Jobs...

Robert Brockway rbrockway-wgAaPJgzrDxH4x6Dk/4f9A at public.gmane.org
Thu Jul 20 05:44:49 UTC 2006


On Wed, 19 Jul 2006, Vlad wrote:

>       I know of several places that would instantly hire people with
> good networking skills (Cisco routing and switching), firewalling (PIX

Do you mean Cisco specific experience or an understanding of networking 
theory?

In my experience a lot of people are lacking a good theoretical 
understanding of networking.  Having this under your belt helps a lot when 
dealing with complex networks.  Examples of the network theory I'm talking 
about:

- Be able to work with CIDR in your sleep
- Understand what a netmask is and what happens if it is wrong
- Understand broadcast, unicast, multicast and anycast.
- Be at least comfortable with IPv6 concepts

> and *nix-based solutions), as well as *nix skills. Pretty good

I think Linux skills are more in demand than they have ever been before.
IMHO there has been a shift from big iron *nix skills towards Linux.

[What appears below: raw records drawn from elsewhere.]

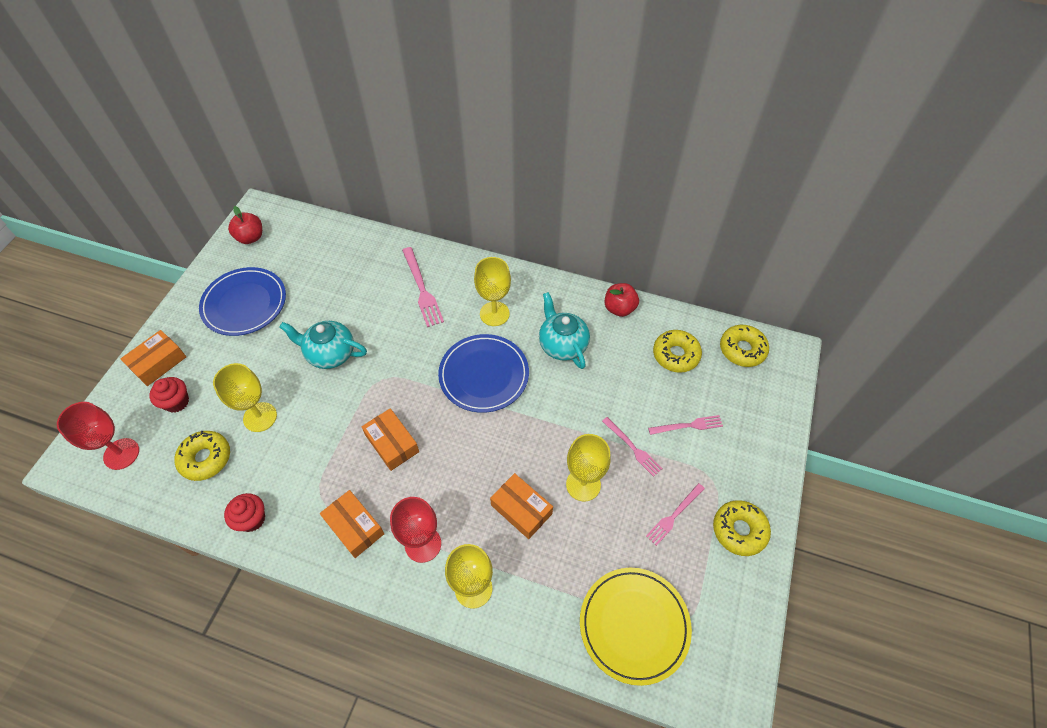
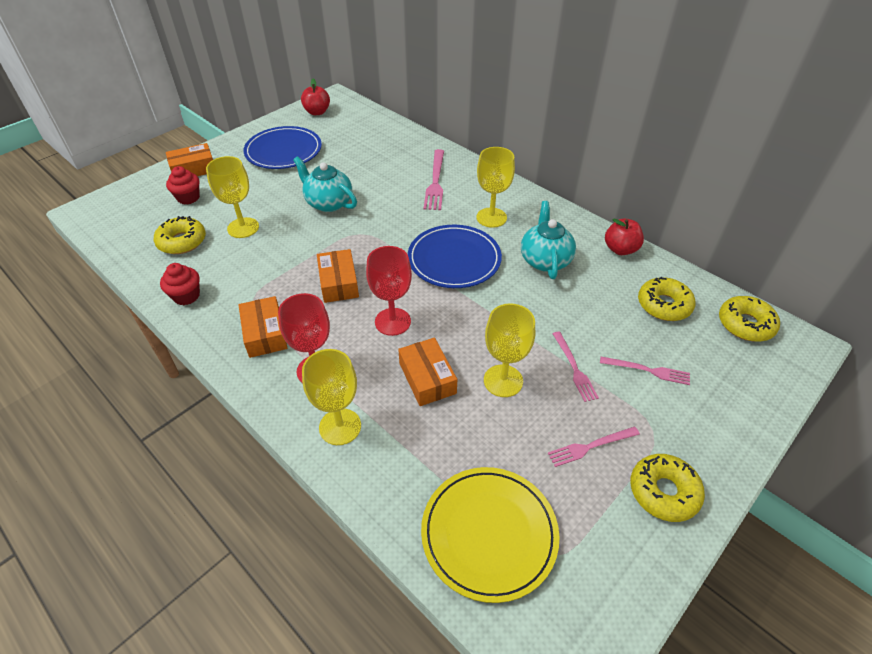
camera: 25 degrees right, 10 degrees down
red goblet [57,402,139,470] -> red goblet moved to [366,246,412,336]

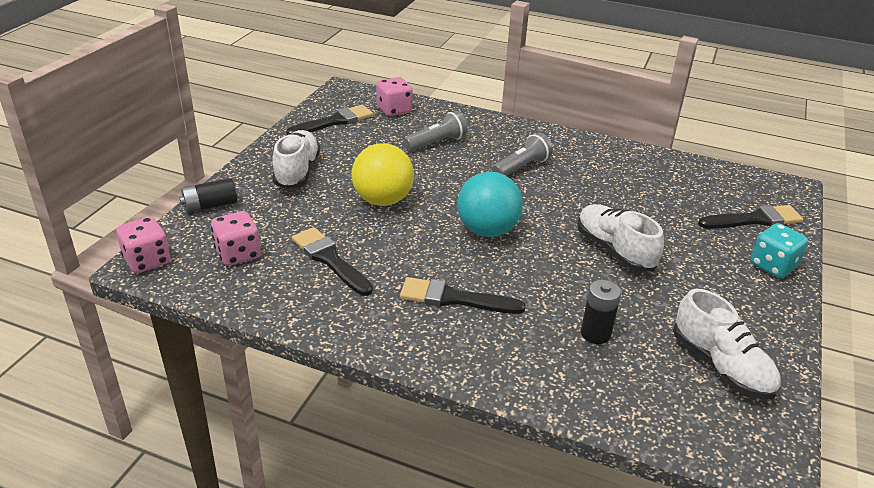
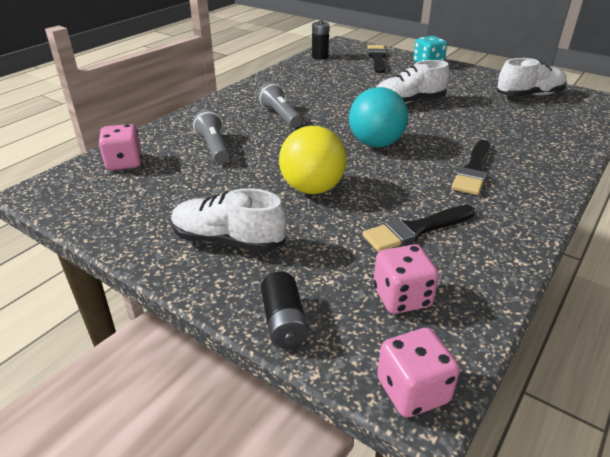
camera: 75 degrees left, 0 degrees up
black brush [286,105,373,135] -> none
black battery [581,280,621,344] -> black battery moved to [312,20,329,60]

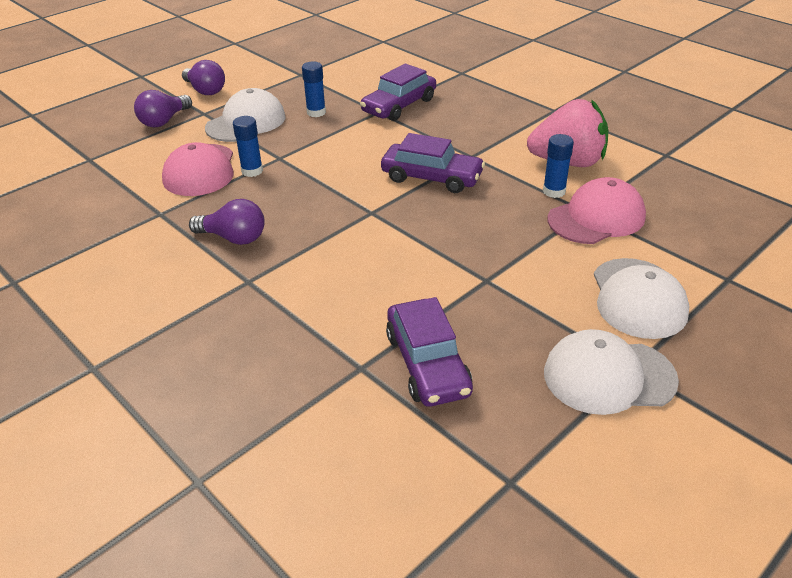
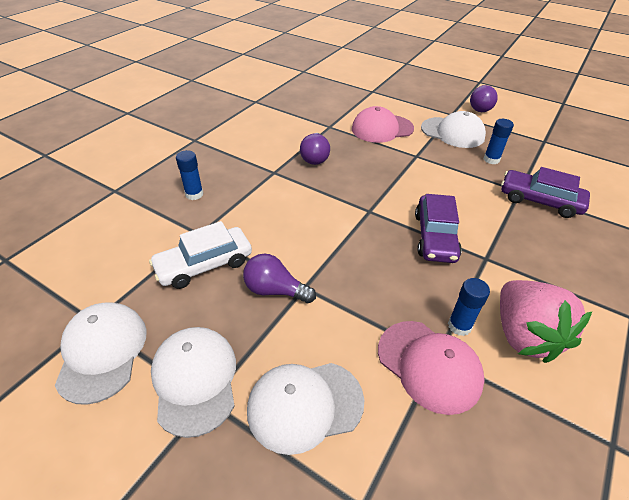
camera: 75 degrees right, 5 degrees up
purple light bulb [134,90,192,128] -> purple light bulb moved to [243,254,316,303]
blue glue stick [233,116,263,177] -> blue glue stick moved to [176,150,203,200]
purple car [386,297,473,407] -> white car [149,221,252,289]
none -> white cap [55,302,147,405]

>       As for DBA or programming positions, those are much more the
> Senior level, with ridiculous amounts of experience. Whereas the

Good sysadmins tend to make average developers (and vice versa).  In my 
experience sysadmins mostly stay sysadmins and developers mostly stay 
developers.  Sysadmins are often drafted in as DBAs.

Thus many people are recruited right out of university to do development. 
People get recruited right out of university to be junior sysadmins too.

I'm talking generally across the industry here.